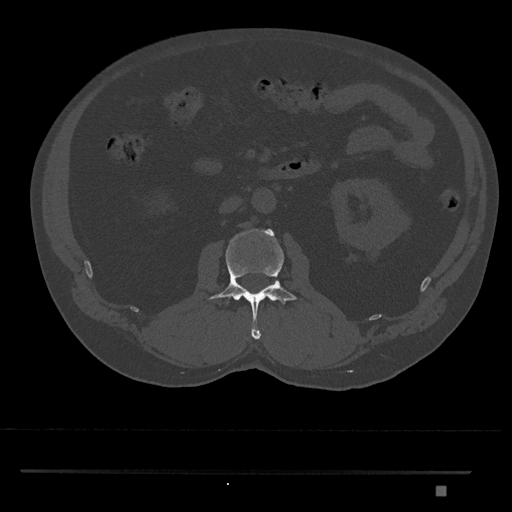
CT including the spine, one axial slice; slice 750 of 1134 in the series (ordered by position); reconstruction kernel Br40s/3; bone window (W 1800 / L 400 HU); 0.5 mm slice thickness; 512 × 512 image matrix. Patient: male, 65 years. Case-level facts recorded for this patient, not image findings: primary cancer: prostate.
Annotated regions visible in this slice (semi-automatically segmented with operator editing):
- L2 vertebra: box from (x=209, y=228) to (x=297, y=340) px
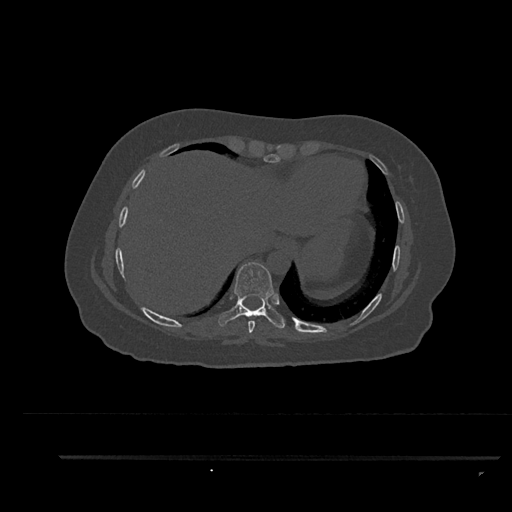
CT including the spine, one axial slice; slice 423 of 797 in the series (ordered by position); reconstruction kernel Br40s/3; 120 kVp; bone window (W 1800 / L 400 HU); 512 × 512 image matrix, field of view 408 × 408 mm. Patient: female, 44 years. Case-level facts recorded for this patient, not image findings: primary cancer: renal; vertebrae with lytic lesions (as recorded): L1.
Structures marked on this image (semi-automatically segmented with operator editing):
- T8 vertebra: bounding box <248,320,255,333> (left, top, right, bottom; pixels)
- T9 vertebra: <218,262,285,329>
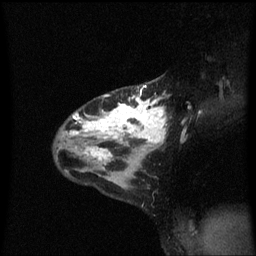
Breast MRI (dynamic contrast-enhanced), one sagittal slice; position 40 of 60 along the scan axis; dynamic contrast-enhanced series, image 2 of 3 at this slice position (ordered by acquisition); 1.5 T; TE 4.2 ms, TR 8.4 ms; 256 × 256 image matrix, field of view 200 × 200 mm. Female patient, age 32 years.
Outlined on this slice (semi-automatic segmentation, software-assisted and operator-edited):
- analysis volume of interest (the breast-tissue region the enhancement analysis was run in; not a lesion): box from (x=55, y=78) to (x=170, y=167) px
- tumour enhancement mask (voxels above the 70 % enhancement threshold inside the analysis volume of interest): (x=66, y=86)–(x=168, y=163)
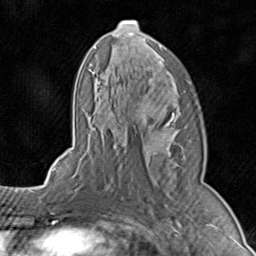
Breast MRI (dynamic contrast-enhanced), one axial slice. Slice 50 of 80 in the series (ordered by position). Cropped to one breast. Dynamic contrast-enhanced series, time point 2 of 8 at this slice position (early post-contrast). 1.5 T. TE 1.7 ms, TR 4.5 ms. 2 mm slice thickness. 256 × 256 image matrix. Female patient.
Structures marked on this image (semi-automatically segmented with operator editing):
- enhancing-tissue mask used for the functional tumour volume (all voxels passing the contrast-enhancement thresholds inside the analysis volume; usually the tumour): bounding box [x1, y1, x2, y2] px = [71, 19, 203, 195]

PROBLEM TO SOLVE:
From the records above, output only the lines starting at the one containing "Annotated regions visible" and ending at the one containing "- tumour enhancement", word for word. Pictures stay out.

EXERCISE RESPONSE:
Annotated regions visible in this slice (semi-automatically segmented with operator editing):
- L2 vertebra: box from (x=209, y=228) to (x=297, y=340) px
CT including the spine, one axial slice; slice 423 of 797 in the series (ordered by position); reconstruction kernel Br40s/3; 120 kVp; bone window (W 1800 / L 400 HU); 512 × 512 image matrix, field of view 408 × 408 mm. Patient: female, 44 years. Case-level facts recorded for this patient, not image findings: primary cancer: renal; vertebrae with lytic lesions (as recorded): L1.
Structures marked on this image (semi-automatically segmented with operator editing):
- T8 vertebra: bounding box <248,320,255,333> (left, top, right, bottom; pixels)
- T9 vertebra: <218,262,285,329>
Breast MRI (dynamic contrast-enhanced), one sagittal slice; position 40 of 60 along the scan axis; dynamic contrast-enhanced series, image 2 of 3 at this slice position (ordered by acquisition); 1.5 T; TE 4.2 ms, TR 8.4 ms; 256 × 256 image matrix, field of view 200 × 200 mm. Female patient, age 32 years.
Outlined on this slice (semi-automatic segmentation, software-assisted and operator-edited):
- analysis volume of interest (the breast-tissue region the enhancement analysis was run in; not a lesion): box from (x=55, y=78) to (x=170, y=167) px
- tumour enhancement mask (voxels above the 70 % enhancement threshold inside the analysis volume of interest): (x=66, y=86)–(x=168, y=163)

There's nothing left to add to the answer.